Uma lei sancionada em 2019 pelo ex-presidente Jair Bolsonaro para coibir fraudes em descontos de aposentados no INSS foi revogada em 2022 por uma manobra do Congresso, o que teria favorecido entidades sindicais agora investigadas pela Polícia Federal por envolvimento em um esquema bilionário de desvios. A Operação Sem Desconto revelou um prejuízo estimado em R$ 8 bilhões causado por descontos indevidos em folha entre 2016 e 2024.
Operação Sem Desconto expõe esquema de corrupção no INSS
Na última quarta-feira (23), a Polícia Federal deflagrou a Operação Sem Desconto com o objetivo de apurar um esquema de fraudes envolvendo descontos não autorizados em aposentadorias e pensões do INSS. Foram cumpridos 211 mandados de busca e apreensão, além de seis ordens de prisão temporária e sequestro de bens no valor de mais de R$ 1 bilhão. A ação ocorreu em 14 unidades da federação, incluindo o Distrito Federal.
Segundo a investigação, os valores desviados por meio de descontos irregulares entre 2016 e 2024 chegam a quase R$ 8 bilhões. A Controladoria-Geral da União (CGU) apontou que quase 100% dessas cobranças foram feitas sem autorização dos beneficiários, violando normas legais vigentes.
A lei de 1990 e mudanças ao longo do tempo
Os descontos em folha do INSS destinados a entidades representativas de aposentados estão previstos desde a década de 1990. A legislação permite que tais descontos sejam feitos apenas por entidades legalmente reconhecidas, e somente com autorização dos filiados.
Diante de crescentes denúncias de prejuízos aos aposentados, o então presidente Jair Bolsonaro sancionou, em 2019, a Medida Provisória (MP) 871/2019. Essa lei sancionada estabelecia medidas rigorosas para combater fraudes no sistema previdenciário, entre elas a exigência de revalidação bienal das autorizações dos filiados para manter os descontos em folha. A regra passou a exigir que os sindicatos comprovassem periodicamente a autorização de seus associados.
Entidades sindicais e parlamentares, sobretudo ligados ao Partido dos Trabalhadores (PT), passaram a se mobilizar contra a medida. Alegando dificuldades operacionais para reunir provas de autorização de mais de 7 milhões de filiados, pressionaram pela revogação da exigência.
Essa pressão resultou na inclusão de um dispositivo revogando a regra da MP 871/2019 dentro do texto da MP 1.107, aprovada em 2022. Originalmente, essa medida tratava exclusivamente sobre a criação de microcrédito digital, sem qualquer relação com os descontos previdenciários. No entanto, a modificação passou despercebida por grande parte da opinião pública à época.

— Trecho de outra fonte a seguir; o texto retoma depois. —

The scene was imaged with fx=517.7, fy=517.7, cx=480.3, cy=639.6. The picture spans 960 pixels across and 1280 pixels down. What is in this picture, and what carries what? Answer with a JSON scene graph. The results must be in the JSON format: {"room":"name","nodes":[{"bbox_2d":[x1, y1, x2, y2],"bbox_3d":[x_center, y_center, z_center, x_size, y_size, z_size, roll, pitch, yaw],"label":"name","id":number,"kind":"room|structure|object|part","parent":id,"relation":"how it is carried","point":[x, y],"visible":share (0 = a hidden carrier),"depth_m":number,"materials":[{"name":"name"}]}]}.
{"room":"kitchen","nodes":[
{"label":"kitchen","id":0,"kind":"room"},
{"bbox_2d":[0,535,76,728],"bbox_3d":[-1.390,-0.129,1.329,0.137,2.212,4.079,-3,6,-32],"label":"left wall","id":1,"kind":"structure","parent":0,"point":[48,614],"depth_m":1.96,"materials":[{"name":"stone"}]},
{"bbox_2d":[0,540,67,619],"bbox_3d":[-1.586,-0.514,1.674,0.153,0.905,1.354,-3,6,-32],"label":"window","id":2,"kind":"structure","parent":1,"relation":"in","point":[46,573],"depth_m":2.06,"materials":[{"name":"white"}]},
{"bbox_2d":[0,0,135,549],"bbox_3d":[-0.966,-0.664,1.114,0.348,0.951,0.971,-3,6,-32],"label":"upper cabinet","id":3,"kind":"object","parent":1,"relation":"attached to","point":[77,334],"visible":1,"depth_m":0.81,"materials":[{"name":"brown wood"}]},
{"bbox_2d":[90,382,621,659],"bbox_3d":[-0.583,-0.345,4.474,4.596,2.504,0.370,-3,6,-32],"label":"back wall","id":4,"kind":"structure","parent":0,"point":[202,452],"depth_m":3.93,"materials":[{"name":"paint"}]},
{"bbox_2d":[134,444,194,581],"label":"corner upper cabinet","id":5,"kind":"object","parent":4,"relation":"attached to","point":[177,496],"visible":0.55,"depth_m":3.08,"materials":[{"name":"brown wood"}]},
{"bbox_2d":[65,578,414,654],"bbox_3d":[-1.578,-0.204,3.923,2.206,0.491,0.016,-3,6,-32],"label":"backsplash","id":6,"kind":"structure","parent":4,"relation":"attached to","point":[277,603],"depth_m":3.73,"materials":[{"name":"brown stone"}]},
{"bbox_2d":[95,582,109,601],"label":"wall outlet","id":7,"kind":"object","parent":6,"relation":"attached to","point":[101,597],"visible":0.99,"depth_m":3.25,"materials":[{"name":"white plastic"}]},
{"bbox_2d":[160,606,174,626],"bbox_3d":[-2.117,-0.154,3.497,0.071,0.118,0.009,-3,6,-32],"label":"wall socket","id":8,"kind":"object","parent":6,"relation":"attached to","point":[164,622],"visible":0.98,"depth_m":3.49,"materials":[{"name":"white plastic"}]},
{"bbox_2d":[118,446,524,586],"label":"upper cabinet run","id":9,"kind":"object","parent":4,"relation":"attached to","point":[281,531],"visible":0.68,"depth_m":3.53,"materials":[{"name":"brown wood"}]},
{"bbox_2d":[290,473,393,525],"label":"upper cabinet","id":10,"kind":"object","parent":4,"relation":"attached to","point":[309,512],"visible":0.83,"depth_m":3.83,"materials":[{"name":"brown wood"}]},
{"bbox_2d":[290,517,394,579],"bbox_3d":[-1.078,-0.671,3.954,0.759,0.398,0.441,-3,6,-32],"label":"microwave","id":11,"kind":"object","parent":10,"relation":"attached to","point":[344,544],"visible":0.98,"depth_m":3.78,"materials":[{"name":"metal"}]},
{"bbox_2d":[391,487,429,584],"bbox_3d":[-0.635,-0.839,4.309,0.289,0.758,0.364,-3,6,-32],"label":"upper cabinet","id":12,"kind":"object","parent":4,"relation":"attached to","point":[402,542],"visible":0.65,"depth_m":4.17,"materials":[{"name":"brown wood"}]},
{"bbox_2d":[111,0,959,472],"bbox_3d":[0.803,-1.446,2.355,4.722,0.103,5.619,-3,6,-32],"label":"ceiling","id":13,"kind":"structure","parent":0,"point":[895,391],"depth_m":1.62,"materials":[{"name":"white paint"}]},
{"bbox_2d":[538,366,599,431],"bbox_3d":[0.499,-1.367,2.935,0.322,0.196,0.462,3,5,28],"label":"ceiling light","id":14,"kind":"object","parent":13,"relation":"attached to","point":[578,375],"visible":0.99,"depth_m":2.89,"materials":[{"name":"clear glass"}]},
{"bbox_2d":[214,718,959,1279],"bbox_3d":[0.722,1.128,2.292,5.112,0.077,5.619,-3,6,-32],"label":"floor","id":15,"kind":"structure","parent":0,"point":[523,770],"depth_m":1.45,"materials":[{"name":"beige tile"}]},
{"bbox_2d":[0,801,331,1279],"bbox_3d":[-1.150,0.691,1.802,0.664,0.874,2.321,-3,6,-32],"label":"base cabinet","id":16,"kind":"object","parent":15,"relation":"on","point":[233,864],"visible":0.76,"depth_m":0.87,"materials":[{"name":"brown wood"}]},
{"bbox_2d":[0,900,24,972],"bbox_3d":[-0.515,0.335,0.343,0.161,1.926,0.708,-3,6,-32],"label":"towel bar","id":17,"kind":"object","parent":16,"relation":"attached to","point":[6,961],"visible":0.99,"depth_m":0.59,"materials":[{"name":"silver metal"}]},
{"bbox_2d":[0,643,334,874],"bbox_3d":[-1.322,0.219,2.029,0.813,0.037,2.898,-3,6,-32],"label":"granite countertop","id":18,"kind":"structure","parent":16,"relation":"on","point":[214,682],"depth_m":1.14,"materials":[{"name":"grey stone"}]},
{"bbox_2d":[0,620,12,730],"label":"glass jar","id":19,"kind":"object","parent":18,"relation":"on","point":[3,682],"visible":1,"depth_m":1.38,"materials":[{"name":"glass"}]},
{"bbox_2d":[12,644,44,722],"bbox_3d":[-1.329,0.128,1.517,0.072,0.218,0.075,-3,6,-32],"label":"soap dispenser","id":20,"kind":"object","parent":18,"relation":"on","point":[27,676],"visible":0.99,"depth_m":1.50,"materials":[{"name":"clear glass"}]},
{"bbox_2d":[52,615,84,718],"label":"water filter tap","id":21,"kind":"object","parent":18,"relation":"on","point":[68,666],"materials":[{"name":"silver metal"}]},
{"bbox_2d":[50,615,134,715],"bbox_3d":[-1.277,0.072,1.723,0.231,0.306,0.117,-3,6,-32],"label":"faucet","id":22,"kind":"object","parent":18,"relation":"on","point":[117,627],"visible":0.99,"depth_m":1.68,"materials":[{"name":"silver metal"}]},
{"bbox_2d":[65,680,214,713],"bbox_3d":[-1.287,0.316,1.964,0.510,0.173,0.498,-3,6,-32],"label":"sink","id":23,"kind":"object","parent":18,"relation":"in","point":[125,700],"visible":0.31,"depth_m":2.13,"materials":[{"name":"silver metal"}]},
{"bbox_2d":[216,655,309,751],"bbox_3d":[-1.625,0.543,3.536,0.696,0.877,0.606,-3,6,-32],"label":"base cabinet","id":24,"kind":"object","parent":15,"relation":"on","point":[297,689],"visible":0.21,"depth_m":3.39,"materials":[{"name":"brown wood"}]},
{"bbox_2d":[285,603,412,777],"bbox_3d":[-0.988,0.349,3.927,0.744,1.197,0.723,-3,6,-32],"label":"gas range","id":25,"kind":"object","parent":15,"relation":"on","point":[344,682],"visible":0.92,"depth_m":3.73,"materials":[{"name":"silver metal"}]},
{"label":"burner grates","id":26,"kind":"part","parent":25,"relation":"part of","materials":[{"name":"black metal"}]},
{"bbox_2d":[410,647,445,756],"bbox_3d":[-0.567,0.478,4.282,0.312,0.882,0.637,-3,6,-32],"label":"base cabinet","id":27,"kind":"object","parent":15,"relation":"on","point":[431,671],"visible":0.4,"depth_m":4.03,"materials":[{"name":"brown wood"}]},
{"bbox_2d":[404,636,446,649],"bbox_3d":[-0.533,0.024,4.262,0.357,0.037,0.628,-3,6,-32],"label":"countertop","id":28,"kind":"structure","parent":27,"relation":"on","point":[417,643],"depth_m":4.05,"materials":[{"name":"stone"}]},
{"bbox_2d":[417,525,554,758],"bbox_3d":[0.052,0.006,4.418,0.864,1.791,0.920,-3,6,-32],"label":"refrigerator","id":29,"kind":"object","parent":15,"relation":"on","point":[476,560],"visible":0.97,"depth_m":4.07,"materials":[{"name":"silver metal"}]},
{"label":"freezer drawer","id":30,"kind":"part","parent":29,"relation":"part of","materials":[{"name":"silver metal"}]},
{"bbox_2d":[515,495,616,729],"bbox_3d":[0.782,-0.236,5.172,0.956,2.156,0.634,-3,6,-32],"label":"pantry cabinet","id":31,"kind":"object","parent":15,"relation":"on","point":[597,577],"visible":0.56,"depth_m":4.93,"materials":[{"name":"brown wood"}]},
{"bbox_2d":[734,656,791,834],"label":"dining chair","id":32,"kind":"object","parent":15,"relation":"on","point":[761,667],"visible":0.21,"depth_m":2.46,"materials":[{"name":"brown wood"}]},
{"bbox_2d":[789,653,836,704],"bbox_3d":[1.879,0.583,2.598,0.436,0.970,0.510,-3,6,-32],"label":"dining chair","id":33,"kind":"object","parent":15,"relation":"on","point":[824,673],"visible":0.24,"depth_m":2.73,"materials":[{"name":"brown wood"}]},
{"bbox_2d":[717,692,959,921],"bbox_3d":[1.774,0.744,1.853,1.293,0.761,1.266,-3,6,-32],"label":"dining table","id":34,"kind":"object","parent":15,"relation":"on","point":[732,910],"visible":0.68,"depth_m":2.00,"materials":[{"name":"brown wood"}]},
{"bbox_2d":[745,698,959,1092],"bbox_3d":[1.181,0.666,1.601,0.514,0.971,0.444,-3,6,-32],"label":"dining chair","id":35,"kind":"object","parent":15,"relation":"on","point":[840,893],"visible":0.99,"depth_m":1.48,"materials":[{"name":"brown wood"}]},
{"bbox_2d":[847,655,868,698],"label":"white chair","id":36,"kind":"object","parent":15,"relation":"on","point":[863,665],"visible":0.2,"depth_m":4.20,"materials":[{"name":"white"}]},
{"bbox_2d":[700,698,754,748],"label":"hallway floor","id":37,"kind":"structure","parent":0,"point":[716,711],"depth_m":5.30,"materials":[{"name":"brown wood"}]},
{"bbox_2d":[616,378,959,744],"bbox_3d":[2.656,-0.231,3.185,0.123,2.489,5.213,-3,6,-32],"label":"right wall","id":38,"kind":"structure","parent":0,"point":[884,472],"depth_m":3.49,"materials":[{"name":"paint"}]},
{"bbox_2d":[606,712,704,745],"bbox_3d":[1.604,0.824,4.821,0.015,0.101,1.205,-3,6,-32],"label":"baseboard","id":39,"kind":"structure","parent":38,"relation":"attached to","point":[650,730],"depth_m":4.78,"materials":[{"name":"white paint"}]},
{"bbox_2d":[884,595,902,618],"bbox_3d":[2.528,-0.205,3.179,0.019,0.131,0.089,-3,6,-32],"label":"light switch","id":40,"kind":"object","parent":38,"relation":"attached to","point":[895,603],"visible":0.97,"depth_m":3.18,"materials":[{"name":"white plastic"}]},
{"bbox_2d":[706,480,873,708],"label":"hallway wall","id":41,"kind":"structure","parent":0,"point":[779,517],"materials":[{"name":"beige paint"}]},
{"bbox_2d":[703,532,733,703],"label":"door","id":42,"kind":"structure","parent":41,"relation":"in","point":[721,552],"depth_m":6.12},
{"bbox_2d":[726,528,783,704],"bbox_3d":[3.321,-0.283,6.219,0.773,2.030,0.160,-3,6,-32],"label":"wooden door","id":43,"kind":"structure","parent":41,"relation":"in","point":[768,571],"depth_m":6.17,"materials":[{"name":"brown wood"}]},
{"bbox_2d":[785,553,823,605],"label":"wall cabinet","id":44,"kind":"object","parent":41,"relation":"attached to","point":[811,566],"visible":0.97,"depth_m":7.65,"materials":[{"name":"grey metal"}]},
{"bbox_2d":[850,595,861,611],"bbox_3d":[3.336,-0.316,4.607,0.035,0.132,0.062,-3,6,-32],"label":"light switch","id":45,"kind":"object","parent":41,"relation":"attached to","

Com a revogação da lei sancionada contra fraudes, a obrigatoriedade de comprovação de autorização dos descontos foi eliminada, o que, segundo a PF, facilitou o retorno de práticas fraudulentas no sistema.
Maior parte dos desvios ocorreu nos dois primeiros anos do governo Lula
A investigação da Polícia Federal aponta que, entre 2019 e 2024, cerca de R$ 6,5 bilhões foram desviados em repasses do INSS para sindicatos. Deste total, R$ 4,1 bilhões — aproximadamente 64% — ocorreram apenas em 2023 e 2024, durante o governo do presidente Luiz Inácio Lula da Silva.
Levantamento realizado pelo portal Poder360 revela que representantes das entidades sindicais investigadas estiveram em reuniões com o Ministério da Previdência Social e o INSS pelo menos 15 vezes desde o início de 2023. Foram contabilizados oito encontros em 2023, cinco em 2024 e dois em 2025.
A revogação da lei sancionada em 2019, criada para evitar fraudes no INSS, acabou criando espaço para que entidades sindicais realizassem descontos indevidos em benefícios de milhões de aposentados e pensionistas.
Com base nas investigações da Polícia Federal e da CGU, o esquema resultou em prejuízos bilionários e está sendo alvo de uma das maiores operações de combate à corrupção envolvendo recursos da Previdência Social. As apurações seguem em curso, com a expectativa de responsabilização dos envolvidos e eventual recuperação dos valores desviados.